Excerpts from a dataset

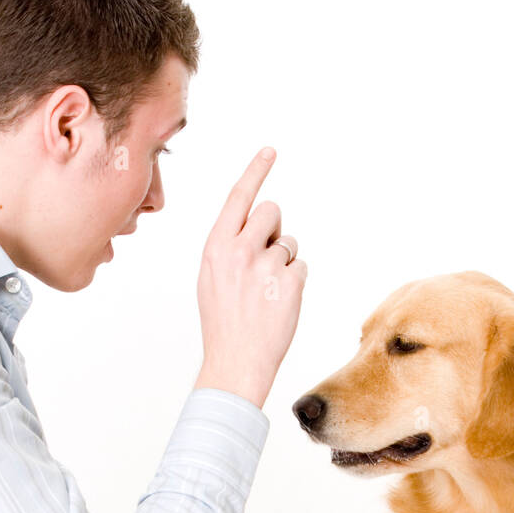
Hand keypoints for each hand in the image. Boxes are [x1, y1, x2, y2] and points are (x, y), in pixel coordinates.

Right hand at [194, 148, 307, 409]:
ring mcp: (266, 266)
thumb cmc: (223, 321)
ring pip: (289, 243)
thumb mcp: (211, 278)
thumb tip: (257, 226)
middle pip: (272, 211)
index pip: (239, 197)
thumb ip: (229, 247)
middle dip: (274, 228)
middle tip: (265, 259)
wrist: (236, 361)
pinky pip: (301, 268)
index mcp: (216, 247)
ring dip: (284, 262)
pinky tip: (278, 305)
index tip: (270, 151)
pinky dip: (294, 284)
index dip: (255, 171)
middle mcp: (240, 250)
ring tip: (266, 293)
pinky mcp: (290, 283)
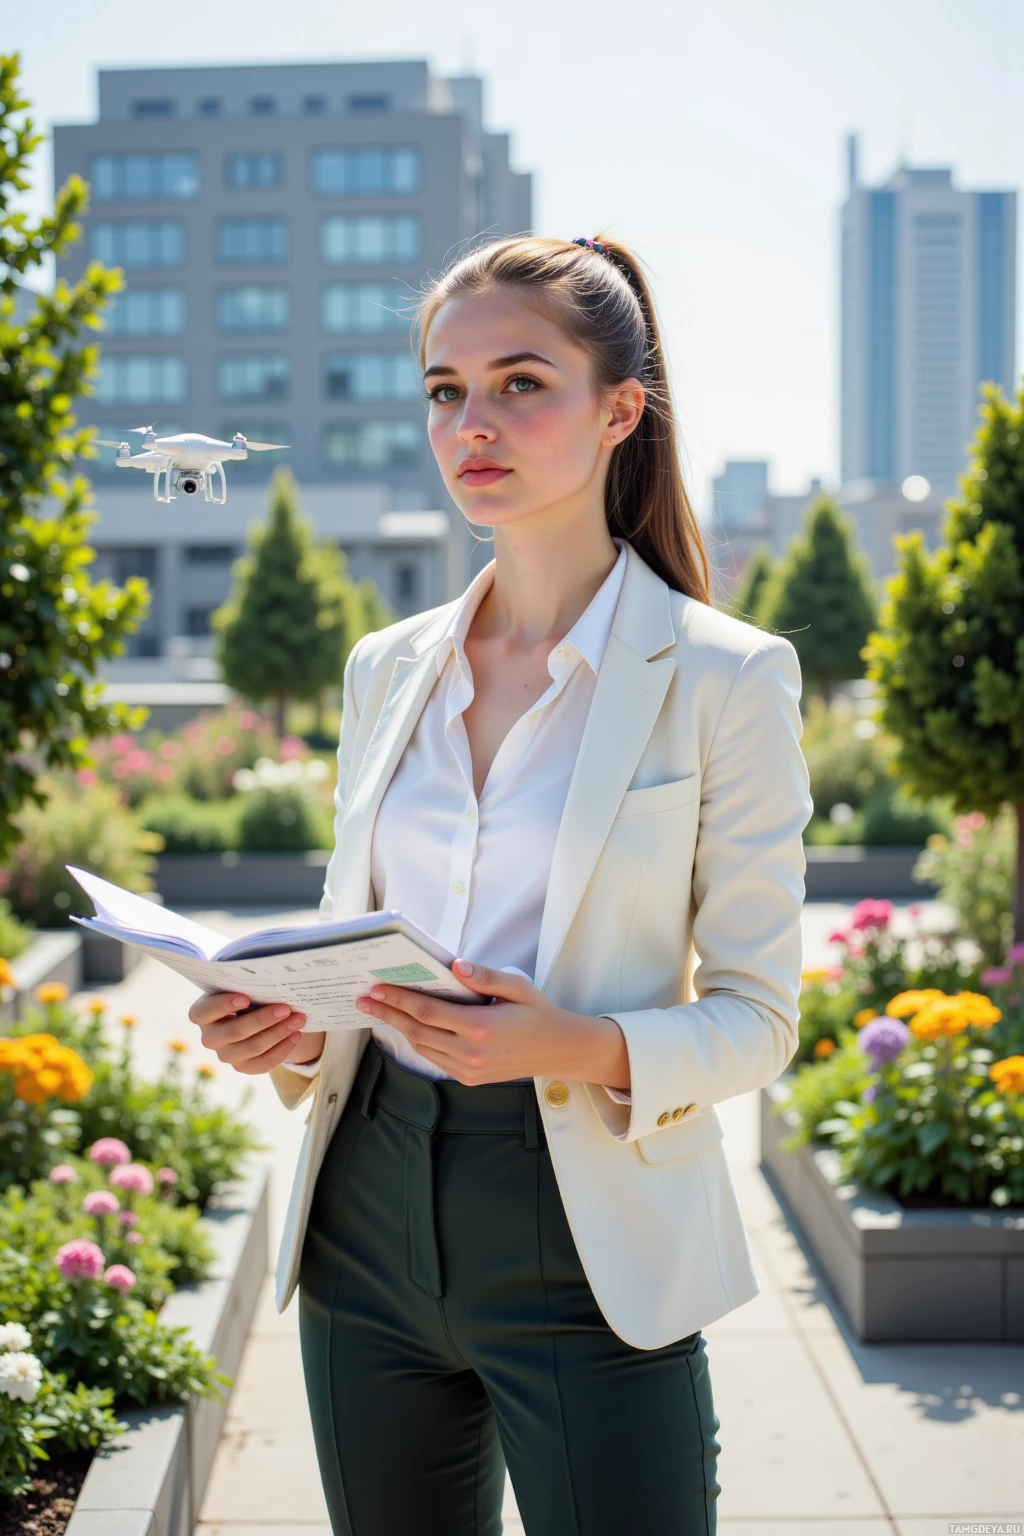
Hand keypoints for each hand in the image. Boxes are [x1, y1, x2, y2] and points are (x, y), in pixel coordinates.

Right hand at [187, 992, 324, 1075]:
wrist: (251, 1016)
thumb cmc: (244, 995)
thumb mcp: (239, 987)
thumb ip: (246, 985)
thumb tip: (273, 981)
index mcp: (201, 1013)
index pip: (204, 1011)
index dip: (223, 1005)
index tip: (246, 997)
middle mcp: (209, 1038)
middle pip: (234, 1031)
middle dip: (262, 1020)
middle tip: (285, 1008)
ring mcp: (225, 1055)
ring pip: (252, 1048)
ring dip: (278, 1033)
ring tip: (298, 1020)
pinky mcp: (243, 1067)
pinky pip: (263, 1063)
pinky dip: (282, 1049)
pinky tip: (296, 1035)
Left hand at [354, 960, 629, 1089]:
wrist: (558, 1051)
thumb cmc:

▸ DIRECTIONS: Exactly reproduce the lines of the data above that run from the line containing "middle mcp: (209, 1038)" through the final one.

▸ ANSWER SECTION:
middle mcp: (209, 1038)
middle pip: (234, 1031)
middle dip: (262, 1020)
middle tip: (285, 1008)
ring mcp: (225, 1055)
ring pip: (252, 1048)
ring dip: (278, 1033)
ring tip: (298, 1020)
pinky mcp: (243, 1067)
pinky pip: (263, 1063)
pinky dip: (282, 1049)
pinky tip: (296, 1035)
Left hand at [354, 960, 629, 1089]:
wrist: (558, 1051)
thumb cmc:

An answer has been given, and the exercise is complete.